Fair enough, Meg. Fair enough. I think we've all been there.

I am really going to miss my Australian friends.

Saturday, March 7, 2009

Different Strokes for Different Folks

Sunday, March 8, 2009.

I'm typing this post from the State Library in downtown Adelaide. It's been quite a long day, and it's not even noon yet. This could be due to the fact that I started drinking at around 3pm yesterday, and thought that since I had a 6:30am flight, I should just stay up all night.

Which I did.

I've been in a daze, and half-slept on my short flight to Adelaide. I'm rocking this backpack that weighs in at 13.5 kilos--about 27 pounds, I guess--and I'm already feeling it in the shoulders. I arrived at the YHA to find that check-in wasn't allowed until 1pm, so I have plenty of time to kill.

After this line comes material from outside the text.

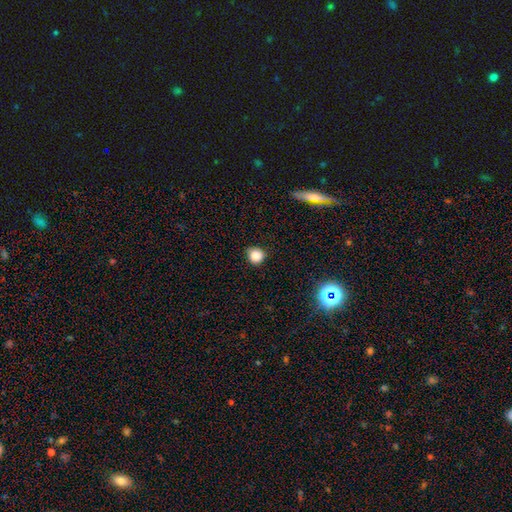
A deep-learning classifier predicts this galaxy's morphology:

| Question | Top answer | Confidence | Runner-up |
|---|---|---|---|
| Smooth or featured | smooth | 84% | star or artifact (12%) |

Everyone says Adelaide--known as the 'city of churches'--is boring, but I find that enjoying a city, much like ensnaring a man, is all about timing. It just so happens that the blacktress has arrived in the middle of the Adelaide Fringe Festival, a month of art and performance taking place all over the city. I instantly sat down with the festival guide and have already found some good stuff I want to see. Take, for instance, stand-up by comedian Arj Barker (from Flight of the Conchords). Or, House of the Holy Afro, which is billed as "A riotus African nightclub spectacular! Like the Soweto Gospel Choir on acid."

Two tickets, please!

Of course, in true blacktress style, I postpone visits to cultural sites and immediately hunt for free internet and an ATM, and find the streets awkwardly empty. I mean, for a big festival, there's no one around. I'm also unsure why stores aren't open....Am I in a scene from 28 Days Later??? I start to wonder as I roam.
Just then, I head to Rundle Street Mall, which is a strip of stores about 3 blocks long, and apparently is where all the cool (and unemployed) kids hang out. I wanted to stop in Wooly's, but it was closed. I was confused, seeing as it said it was open from 11am-9pm. My celly clearly stated 11:08.

What sort of town is this?!

I get to the library and sign up for 30 minutes of free internet. "You have computer number 5 from 11-11:30," I'm told by the lovely retiree who volunteers to keep himself active. I nod and smile, but am confused, because it's 11:15. How is this possible?
I go to sit at another computer while I'm waiting and the time reads 10:45. I'm utterly baffled. Where the F am I?

Just then, I remember a little fun fact I learned during my IEP orientation: There's a half-hour time difference between South Australia and New South Wales.

I kid you not. A half-hour time difference. This country never ceases to amaze. It's not even really a time difference so much as government-sanctioned tardiness.

Well, now that I've got that sorted, I'm less annoyed by my friend Justin because he's not actually late to meet me and show me around. This does, however, mean I'll have to wait 30 more minutes to stuff my face with lunch.

I'll let you know how I go in the City of Churches (and free internet).